Earlier in the year I wrote about free composition software highlighting free orchestral sounds from Project Sam, the Spitfire Labs, Waveform by Tracktion and Native Instruments Kontakt Start. These are all excellent solutions for composing on a laptop. But Spitfire have now just released what is probably one of the most amazing deals I’ve ever seen for composition software.
Last year they released their excellent BBC Symphony Orchestra sample library. It was quickly becoming one of the ‘go to’ sample libraries for orchestral music composers. However, it’s price is likely out of the range of high schools and students. So it’s quite exciting that a few weeks ago Spitfire released a version of this for only $49 USD, or you can get it for free if you fill out a survey for them and are prepared to wait two weeks for a download code.
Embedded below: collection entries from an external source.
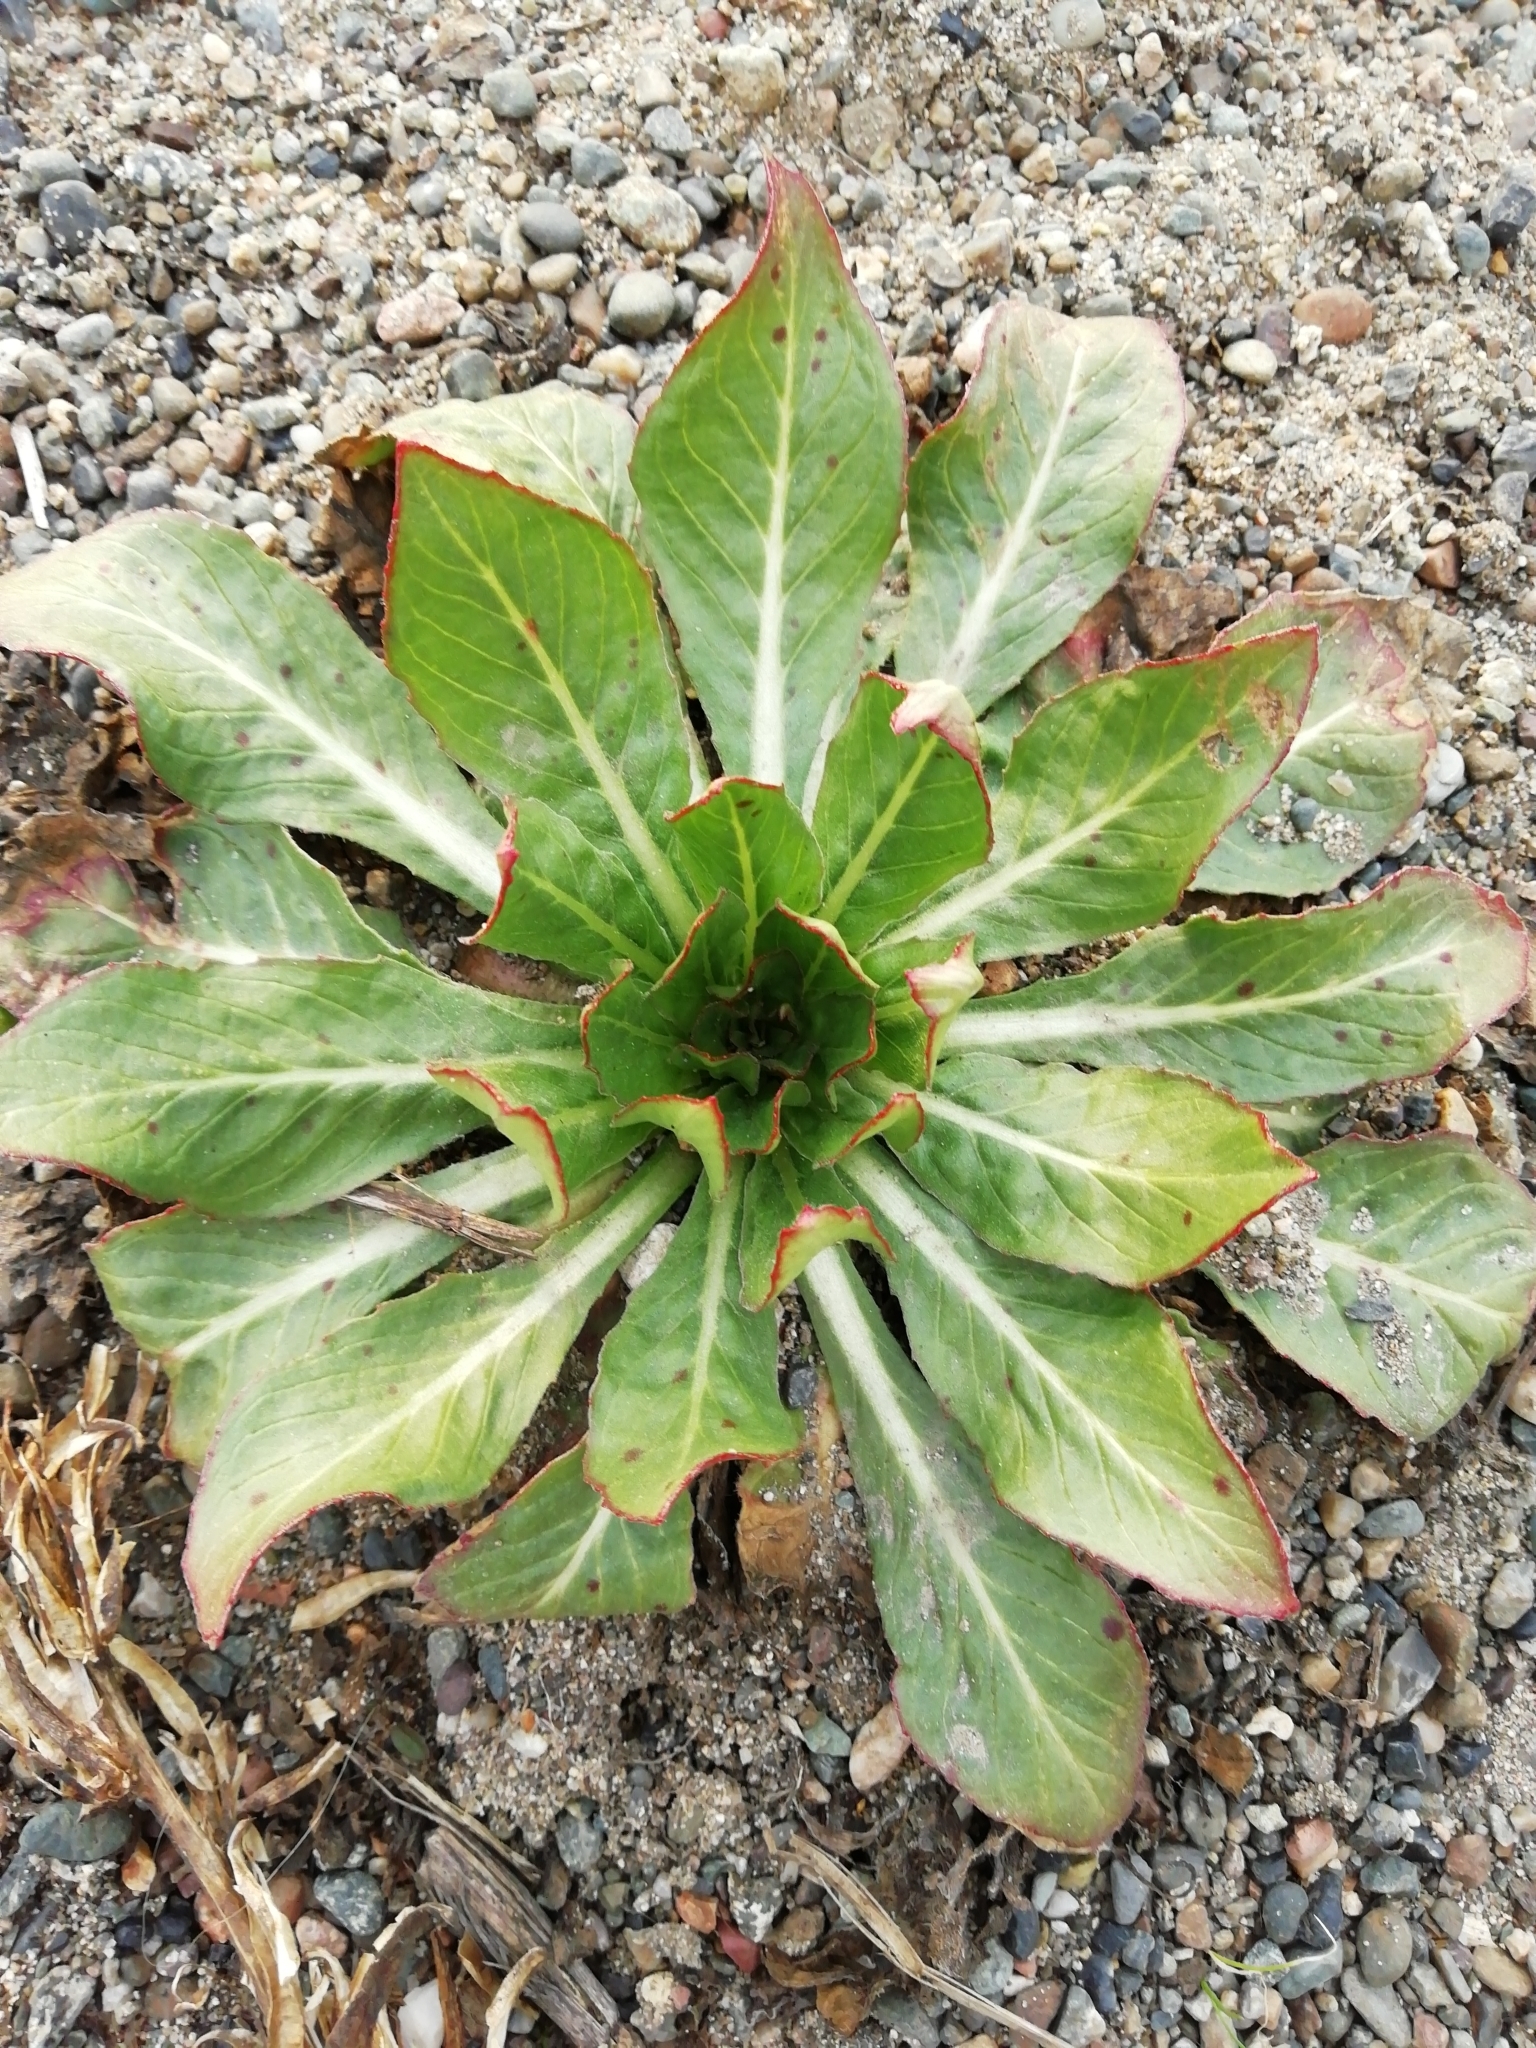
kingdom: Plantae
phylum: Tracheophyta
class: Magnoliopsida
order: Myrtales
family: Onagraceae
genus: Oenothera
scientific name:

I am able to afford the $49, so I went ahead and got the new “BBC Discover” immediately. Here are my first impressions.
This sample library sounds great! The sounds are the same sounds as found in the more expensive BBCSO Core and Professional library. But you have far fewer articulations, mic positions and general adaptability. Are you going to use these sounds for a professional film score? Short answer, no. But for high school students trying to make film style orchestrations and compositions, it is perfect. In fact, it’s probably better than the expensive versions as it’s a very small download package (around 200Mb instead of many gigabytes of the ‘full’ versions) and the sounds and articulations that are provided are generally all that the average student composer will need. It is not bloated with features you might only use 2% of the time, everything provided is easily accessible and thoroughly useful.
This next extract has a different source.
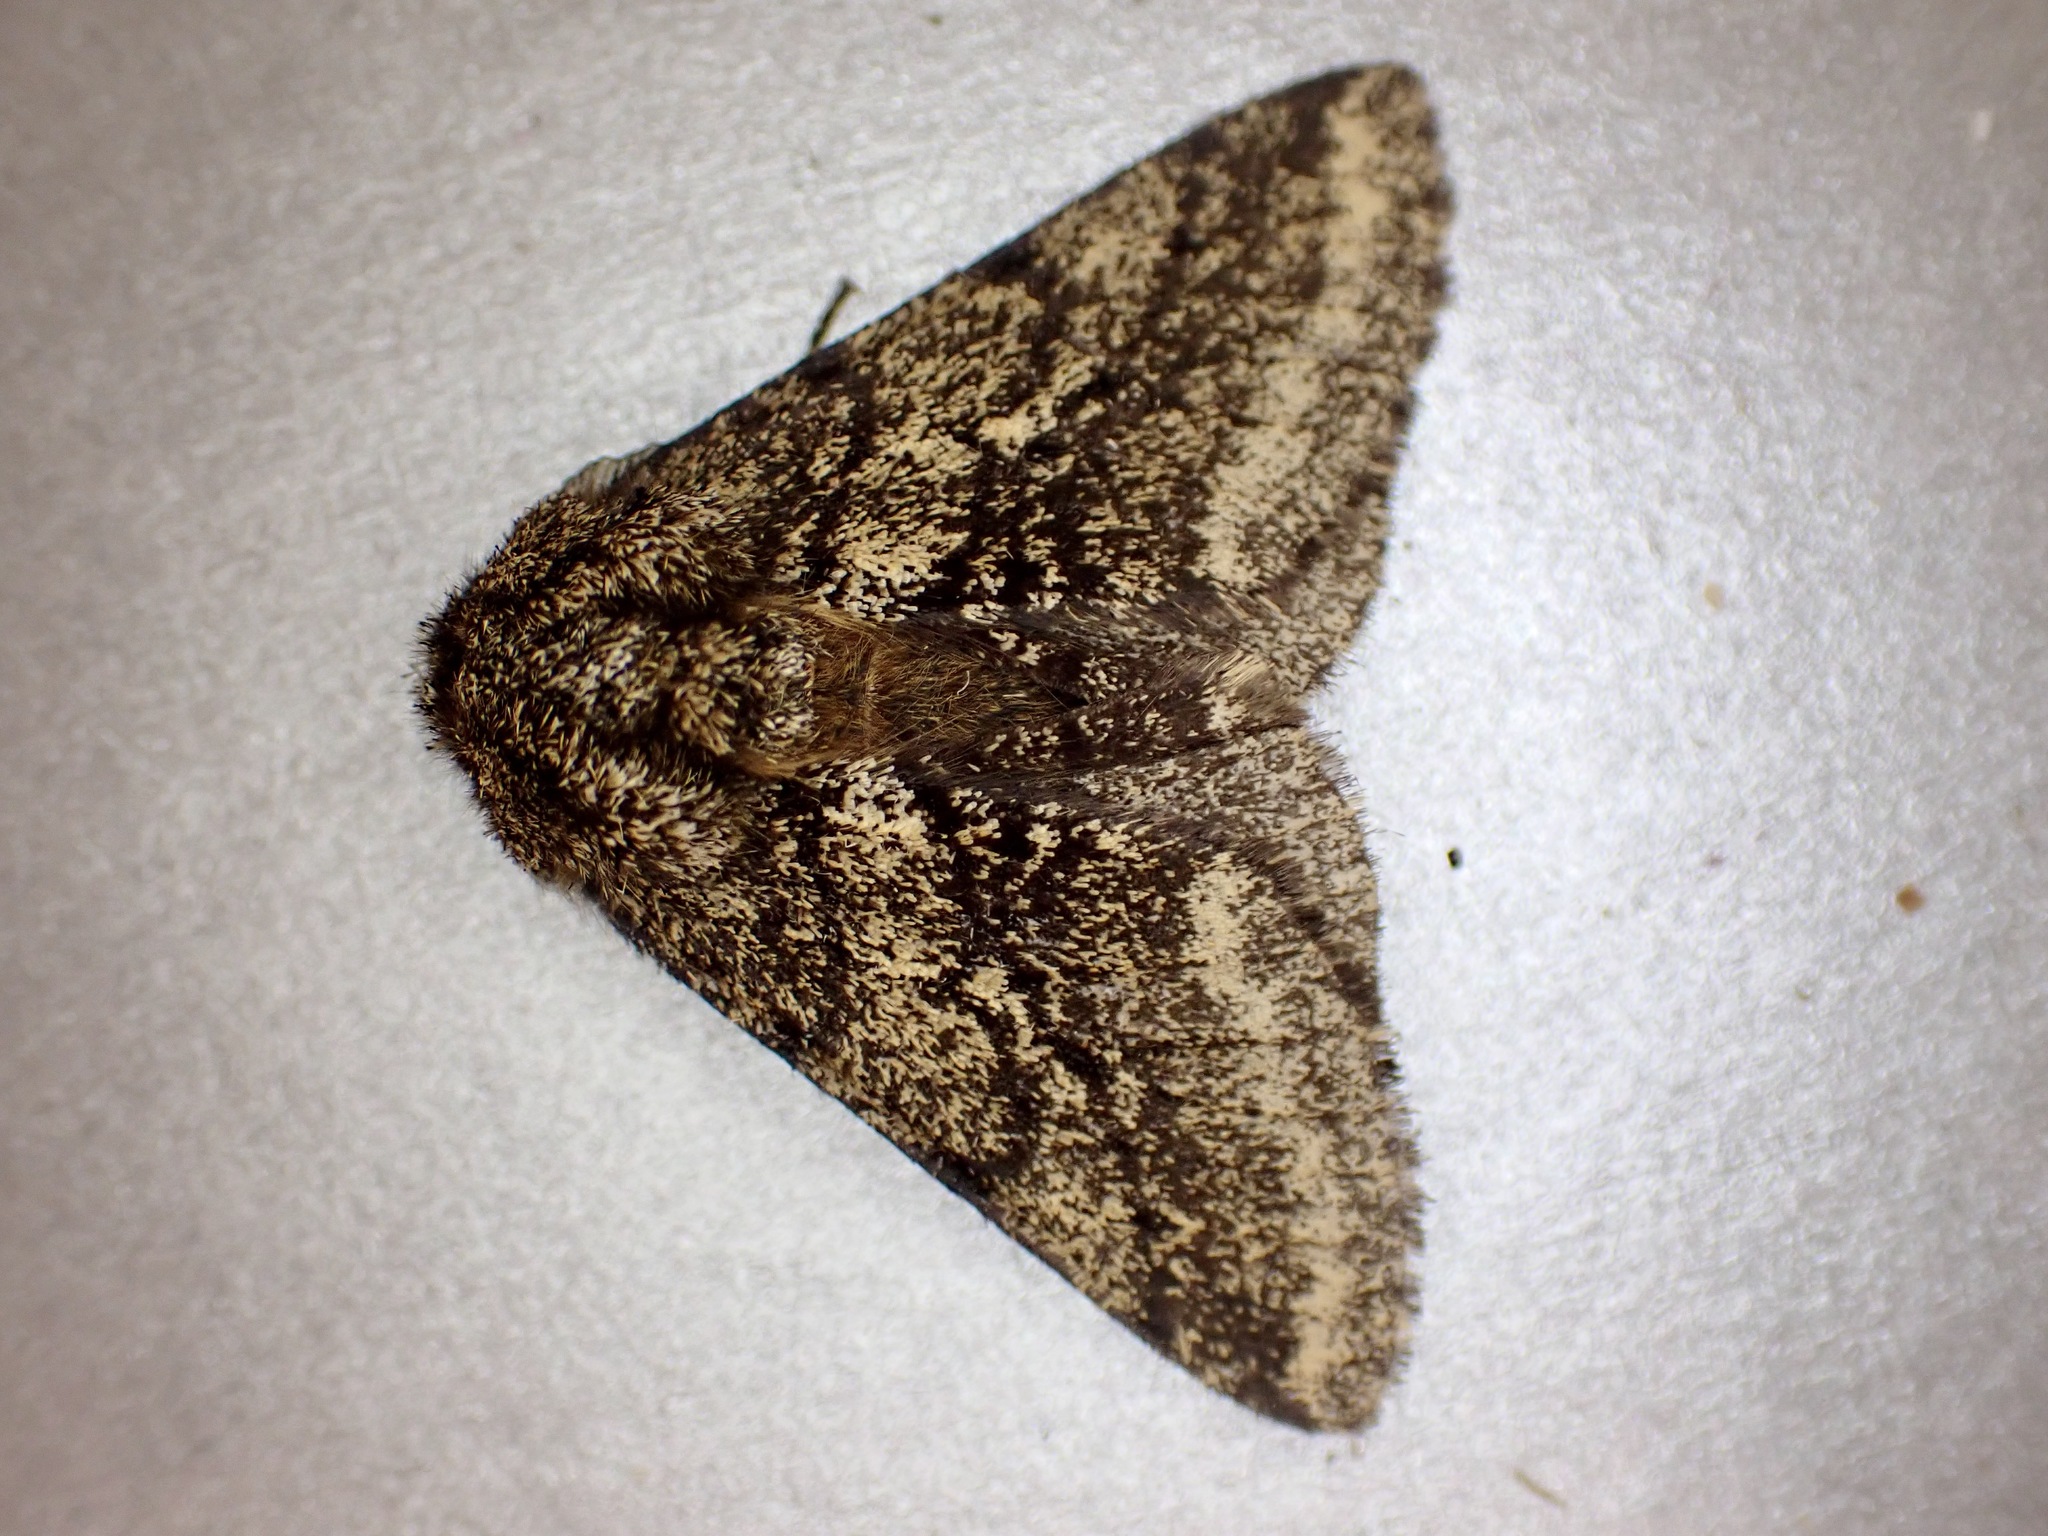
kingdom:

One of the things I love most about this sample library is that Spitfire Audio are supporting it with an amazing page of resources. When you get a sample library, it can take forever to setup an orchestral template so that it’s actually usable. There are some kind people that share their templates on forums, and websites like Babylon Waves have sprung up with useful articulation files for Logic Pro and other DAW’s that make these overwhelming sample libraries usable.
So it is especially great that Spitfire Audio have created a page of resources that include freely downloadable templates, as well as orchestration tutorial videos to help your students get the most out of the sample library.
It is especially great that The Page contains the DAW sessions used in the videos like the one above are also available for download.
What makes a sample library replicate the real sound of an orchestra is by providing a variety of articulations. The Celli samples (for example) provide four articulations: long, spiccato, pizzicato and tremolo. For the majority of student composers this will provide all the articulations they are likely to need. I know I can’t complain (because the software is essentially free), but I would have loved to have seen legato articulations provided as the ‘long’ articulation can feel a bit clunky when trying to move smoothly between notes. You can overcome this somewhat by overlapping the MIDI notes in your DAW’s piano roll, but they won’t sound as effective as proper legato patches.
You really shouldn’t waste anymore time reading this blog! Head to Spitfireaudio.com and either purchase this or apply for a free download. This really is the best free orchestral sample library available and is a must have for any composers that wish to use orchestral instruments in their compositions or songs.